Le ministre de la Justice par intérim, Todd Blanche, a franchi mardi une étape décisive dans sa démarche visant à obtenir la confirmation de sa nomination à ce poste, après avoir convaincu les sénateurs républicains réticents au sein d’une commission sénatoriale de faire passer sa nomination en vue d’un vote en séance plénière.
La commission judiciaire du Sénat a voté par 12 voix contre 10, selon les clivages partisans, en faveur de la nomination de l’ancien avocat personnel du président Donald Trump, qui a défendu avec vigueur les priorités de l’administration républicaine depuis qu’il a succédé à Pam Bondi en avril.
Ce vote fait suite à un accord conclu dimanche soir entre M. Blanche et deux sénateurs républicains — John Cornyn, du Texas, et Thom Tillis, de Caroline du Nord — qui menaçaient de bloquer sa confirmation en raison du règlement du procès intenté par Donald Trump contre l’Internal Revenue Service (IRS) concernant la fuite des déclarations fiscales du président.
Le Sénat réuni en séance plénière pourrait se prononcer plus tard cette semaine sur la nomination de M. Blanche.
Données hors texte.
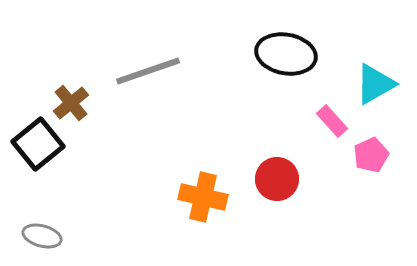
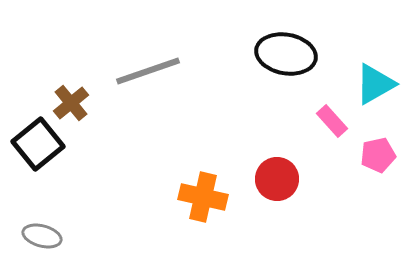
pink pentagon: moved 7 px right; rotated 12 degrees clockwise
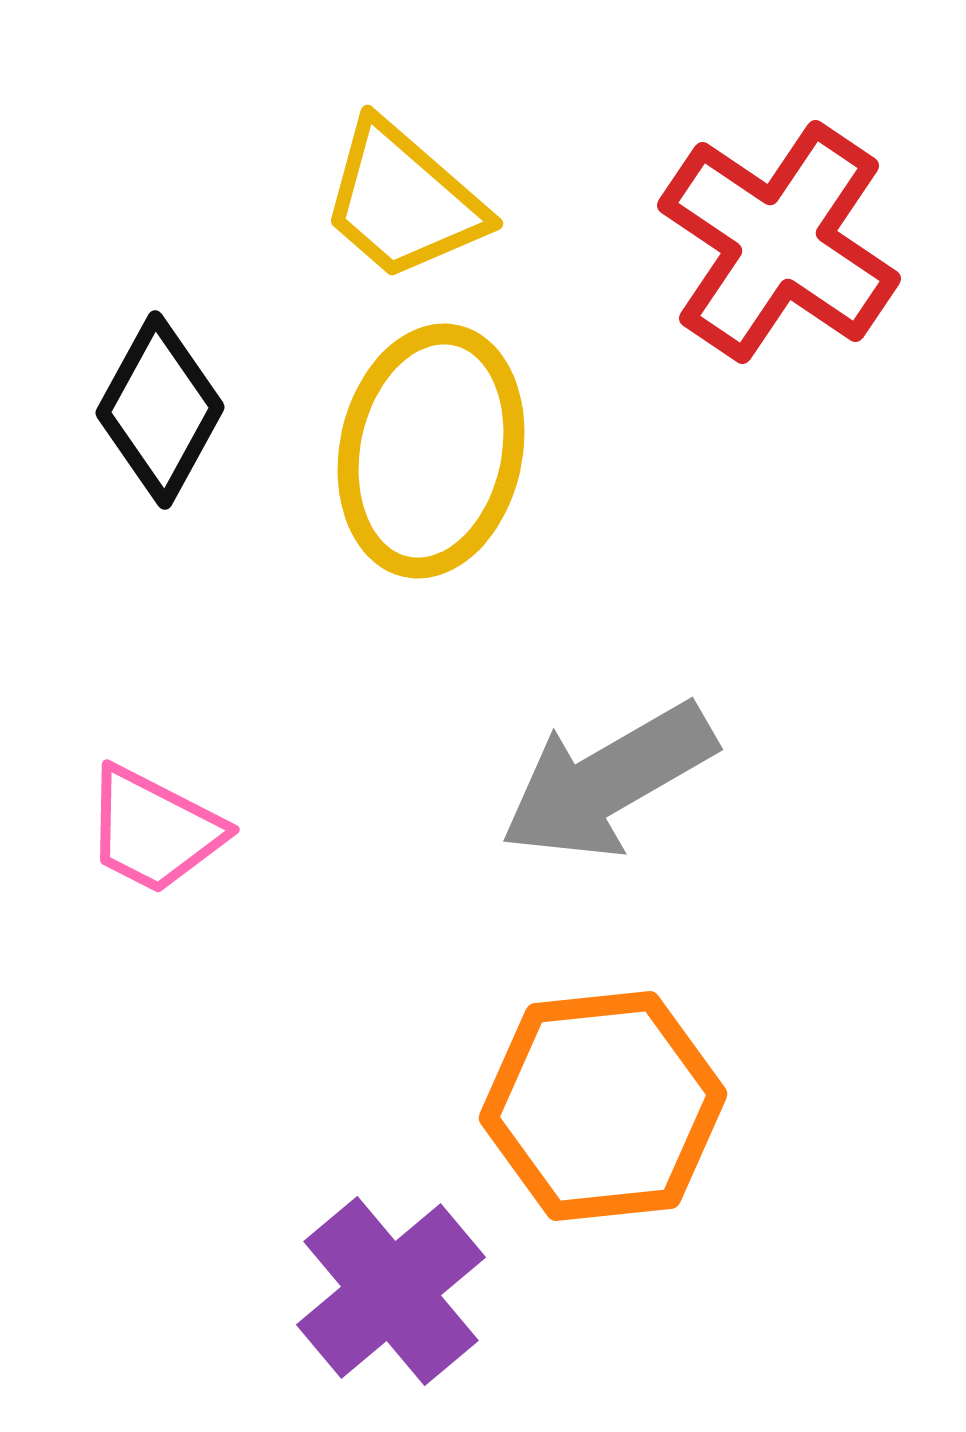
Si tous les démocrates s’y opposent, Blanche ne peut se permettre de perdre que deux voix républicaines si le sénateur Mitch McConnell, du Kentucky, hospitalisé suite à une chute, ne revient pas d’ici là.
MM. Cornyn et Tillis ont soutenu la nomination de M. Blanche après que le ministère de la Justice eut confirmé par écrit qu’il ne donnerait pas suite à la création d’un fonds de 1,8 milliard $ US destiné à indemniser les alliés de Donald Trump qui estiment avoir été poursuivis à des fins politiques, mesure que l’administration avait annoncée dans le cadre de l’accord.
Après plusieurs jours de négociations, M. Blanche a publié dimanche soir un arrêté confirmant «sans l’ombre d’un doute qu’il n’y a pas de fonds».
Les démocrates dénoncent ce fonds
Les démocrates estiment que l’ordonnance de M. Blanche ne va pas assez loin pour empêcher l’administration Trump de relancer ce fonds après la confirmation du procureur général par intérim et ont appelé à l’adoption d’une loi visant à l’interdire définitivement.
L’ordonnance n’empêche pas non plus l’administration d’indemniser les alliés de Donald Trump — y compris les personnes qui ont attaqué le Capitole le 6 janvier 2021 — par le biais d’une procédure déjà en place qui permet aux personnes de déposer des demandes d’indemnisation si elles estiment avoir subi un préjudice de la part du gouvernement.
Ce fonds «peut facilement être réactivé par un nouveau décret du ministère de la Justice, 15 minutes après la confirmation de M. Blanche au poste de ministre de la Justice», a déclaré Dick Durbin, de l’Illinois, chef de file démocrate au sein de la commission.
MM. Cornyn et Tillis avaient également insisté pour obtenir des précisions sur une autre partie de l’accord qui accorderait à Trump et aux membres de sa famille l’immunité contre les contrôles fiscaux.
Dans le cadre de cet accord, le ministère de la Justice a précisé par écrit que l’accord d’immunité en matière de contrôle fiscal ne s’applique qu’aux procédures en cours au moment de l’accord et ne protège pas Donald Trump contre l’examen de ses futures déclarations fiscales. Il précise également que seules les parties à l’origine de l’action en justice — Donald Trump, deux de ses fils et la «Trump Organization» — sont couvertes par cet accord fiscal.
M. Cornyn a expliqué que les raisons pour lesquelles il soutenait M. Blanche allaient au-delà de l’accord conclu dimanche, ajoutant qu’il estimait que le ministère de la Justice avait besoin d’une «force stabilisatrice» à sa tête.
«Le ministère de la Justice n’a pas besoin d’un candidat temporaire et non confirmé pour occuper le poste de plus haut responsable de l’application de la loi de notre pays. Donald Trump a également besoin d’une personne dotée d’un esprit juridique affûté à ce poste», a déclaré M. Cornyn.